「リコール逃れだ」添田町長辞職願に住民団体批判
寺西副町長(右)の訓示を聞く町職員ら
添田町の山本文男町長(84)が5日、辞職願を提出したことを受け、住民団体「山本町長をリコールする会」(矢野一義代表)のメンバーは6日、町内で記者会見を行い、「町長はこのまま引退してほしい」などと訴えた。
辞職願提出で町長の解職の是非を問う住民投票が行われない見通しとなったことについて、矢野代表は「住民投票から逃げる卑劣な行為だ」と批判した。
松本雄二町議は、山本町長が出直し町長選に出馬する可能性に触れ、「おそらく出馬するだろうが、できれば引退してほしい」と語った。

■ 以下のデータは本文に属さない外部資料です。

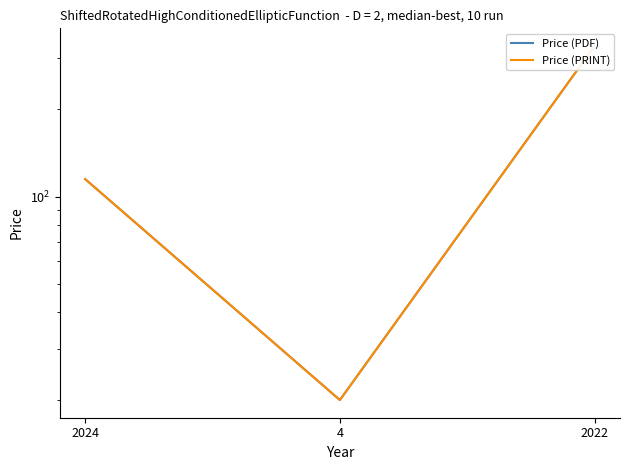

At which label does Price (PDF) reach its minimum?

4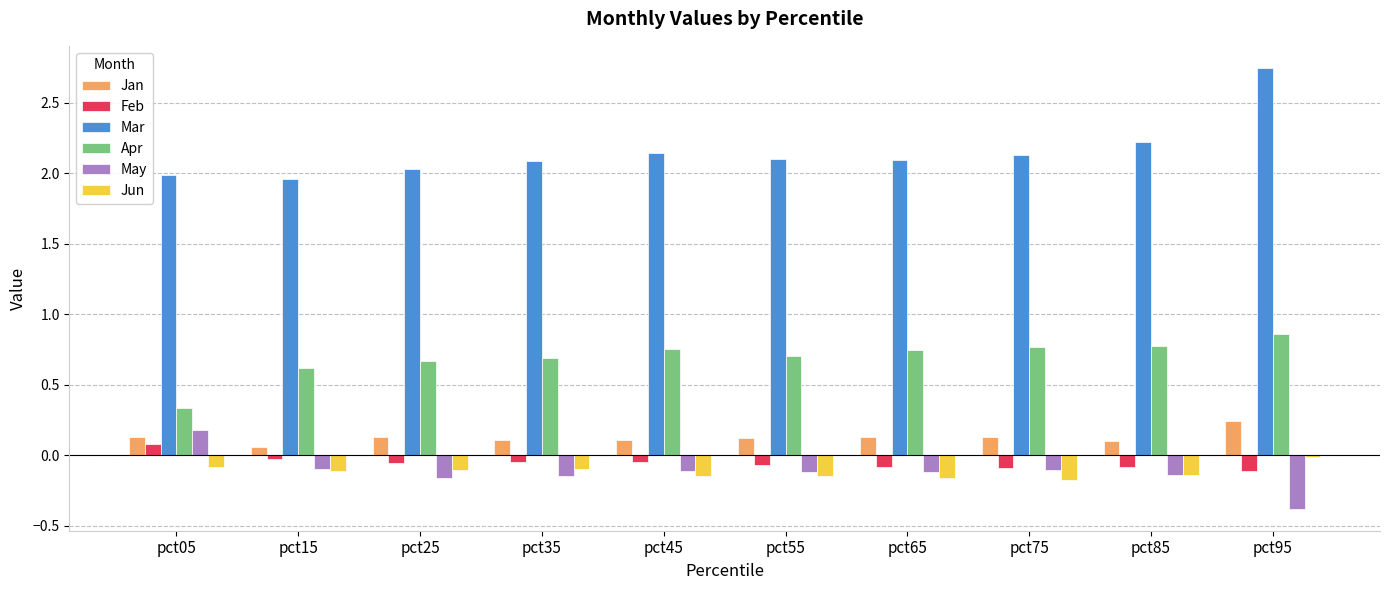

At which category is the sum across all series the highest?

pct95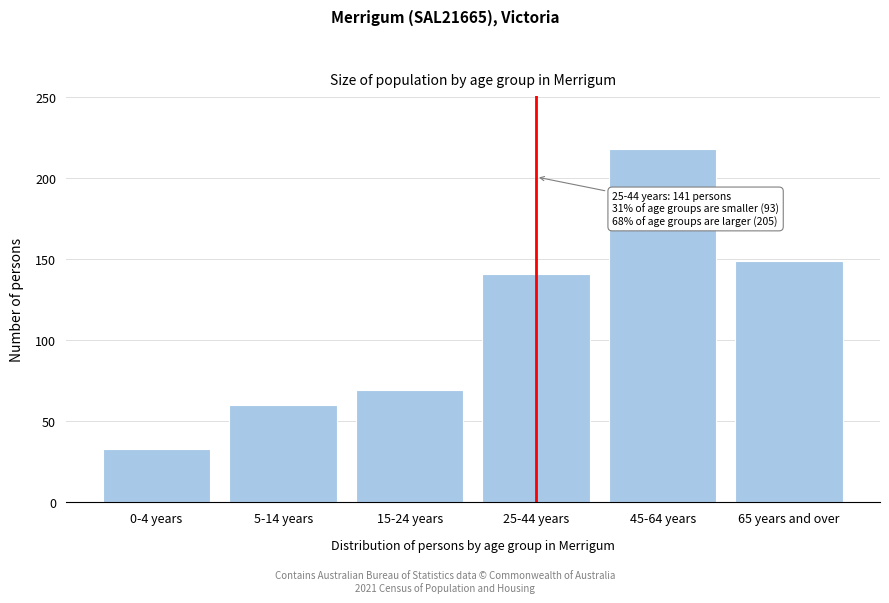

Reading left to right, what are all the values shown in this chart?

33	60	69	141	218	149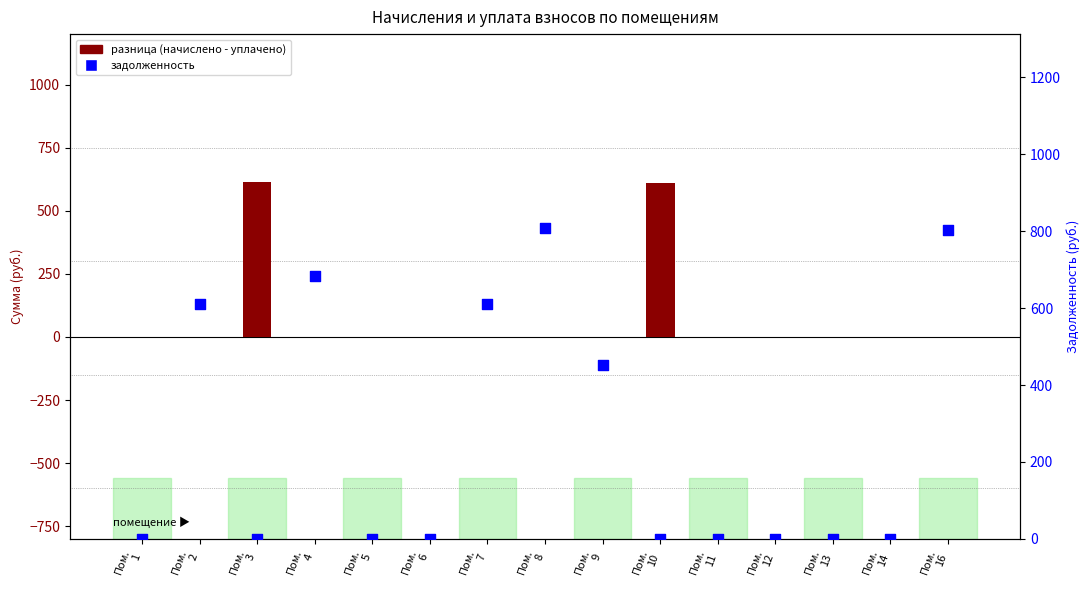

Is the value of задолженность at Пом.
16 greater than the value of разница (начислено - уплачено) at Пом.
9?

Yes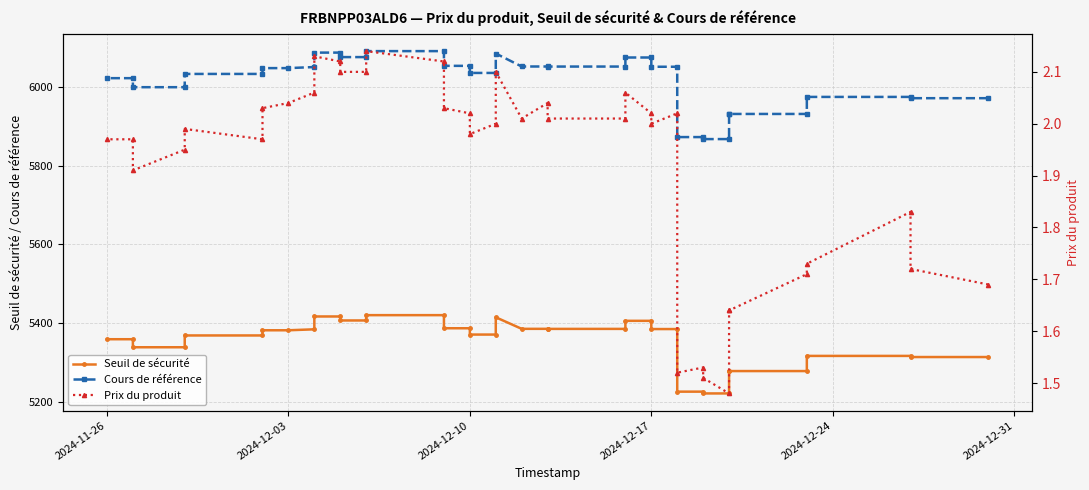

What are all the series names shown in the legend?

Seuil de sécurité, Cours de référence, Prix du produit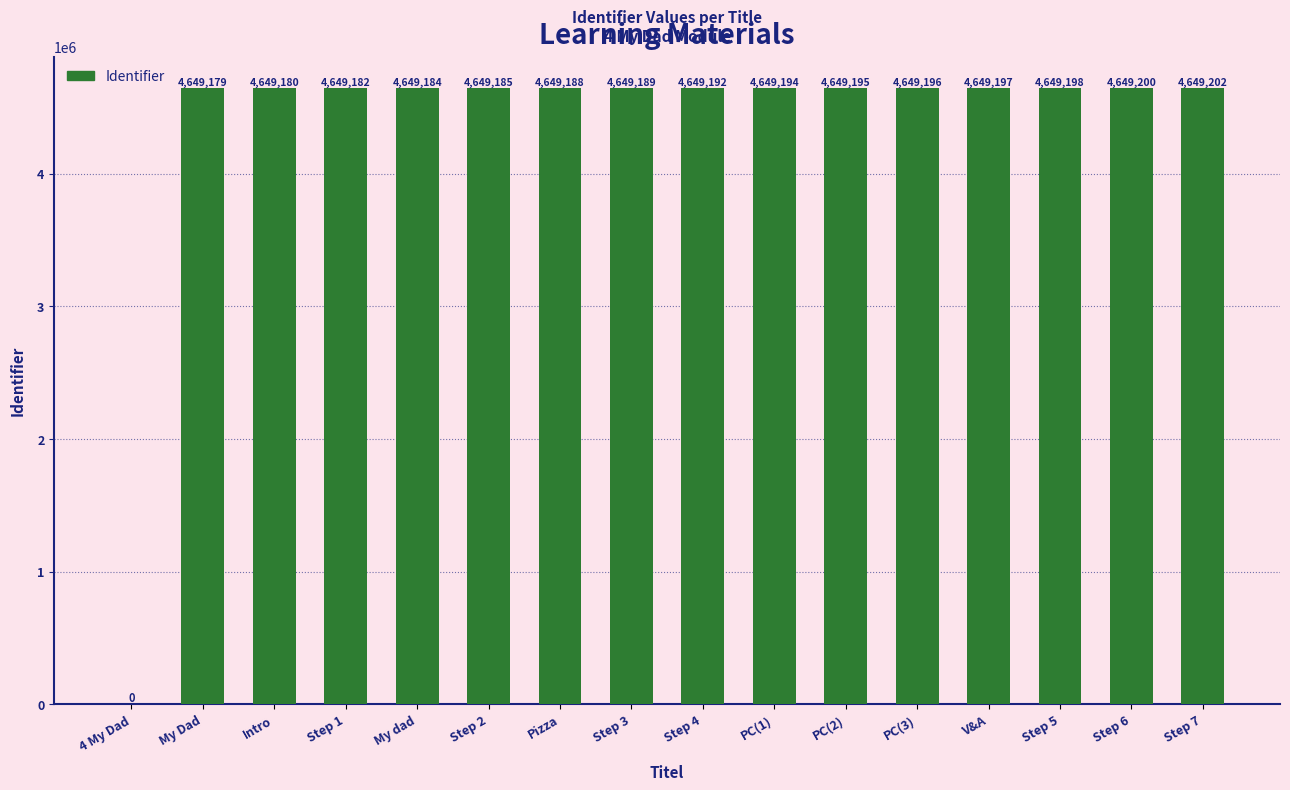

What is the sum of the values at Step 3 and My Dad?

9298368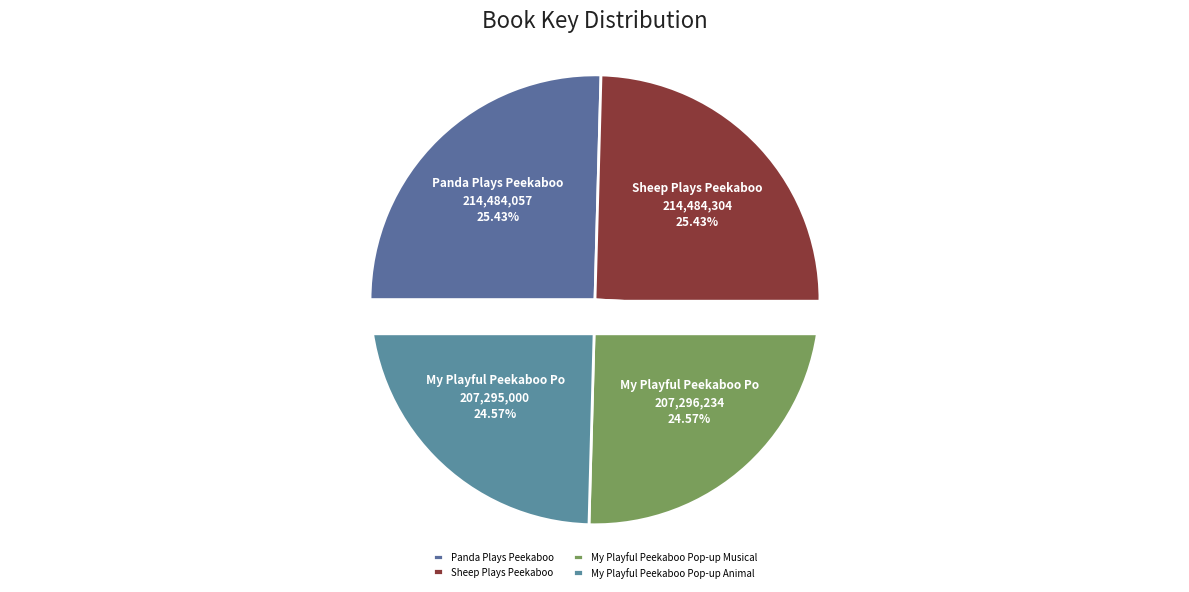

To the nearest percent, what is the difference between the largest and smallest slice percentages?

1%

町役場では、寺西明男副町長が6日朝、約80人の職員に「(辞職を巡る)様々な情報が飛び交うことが予想されるが、惑わされることなく職務にまい進してほしい」と訓示した。
町議会の浦野信義議長は9日、辞職願の提出を町選管に通知する方針で、その翌日から50日以内に出直し町長選が実施される。
一方、麻生知事は6日の定例記者会見で、山本町長の辞職願提出について、「非常に責任感が強く、誇り高い人物。(このままでは)町政が混乱すると考えたのではないか」と推し量った。